┌──

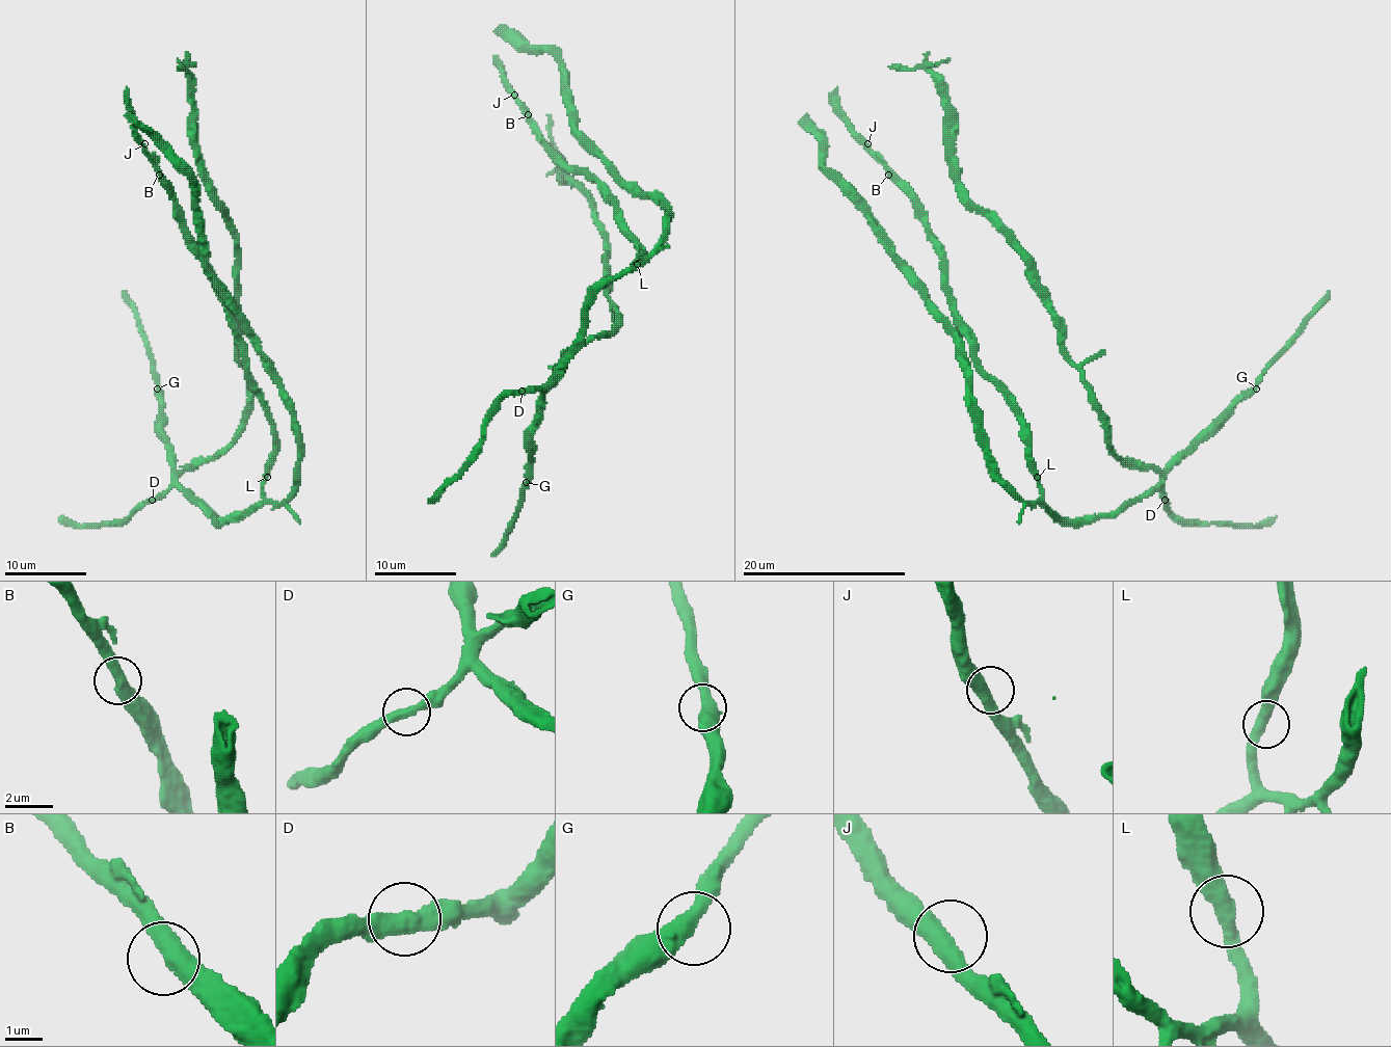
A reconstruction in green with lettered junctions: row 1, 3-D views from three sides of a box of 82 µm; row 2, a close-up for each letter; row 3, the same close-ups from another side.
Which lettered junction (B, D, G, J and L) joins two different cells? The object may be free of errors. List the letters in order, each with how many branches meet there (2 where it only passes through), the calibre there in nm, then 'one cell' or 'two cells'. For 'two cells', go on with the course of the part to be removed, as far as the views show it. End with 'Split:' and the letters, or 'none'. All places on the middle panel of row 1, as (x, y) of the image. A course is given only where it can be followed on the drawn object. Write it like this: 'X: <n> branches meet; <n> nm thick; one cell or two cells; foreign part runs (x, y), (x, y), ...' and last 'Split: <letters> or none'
B: 2 branches meet; 460 nm thick; one cell
D: 2 branches meet; 460 nm thick; one cell
G: 2 branches meet; 480 nm thick; one cell
J: 2 branches meet; 460 nm thick; one cell
L: 2 branches meet; 440 nm thick; one cell
Split: none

└──

* _Assignment_
The job here is to retype the data exactly, with no pictures included.

* _Result_
A reconstruction in green with lettered junctions: row 1, 3-D views from three sides of a box of 82 µm; row 2, a close-up for each letter; row 3, the same close-ups from another side.
Which lettered junction (B, D, G, J and L) joins two different cells? The object may be free of errors. List the letters in order, each with how many branches meet there (2 where it only passes through), the calibre there in nm, then 'one cell' or 'two cells'. For 'two cells', go on with the course of the part to be removed, as far as the views show it. End with 'Split:' and the letters, or 'none'. All places on the middle panel of row 1, as (x, y) of the image. A course is given only where it can be followed on the drawn object. Write it like this: 'X: <n> branches meet; <n> nm thick; one cell or two cells; foreign part runs (x, y), (x, y), ...' and last 'Split: <letters> or none'
B: 2 branches meet; 460 nm thick; one cell
D: 2 branches meet; 460 nm thick; one cell
G: 2 branches meet; 480 nm thick; one cell
J: 2 branches meet; 460 nm thick; one cell
L: 2 branches meet; 440 nm thick; one cell
Split: none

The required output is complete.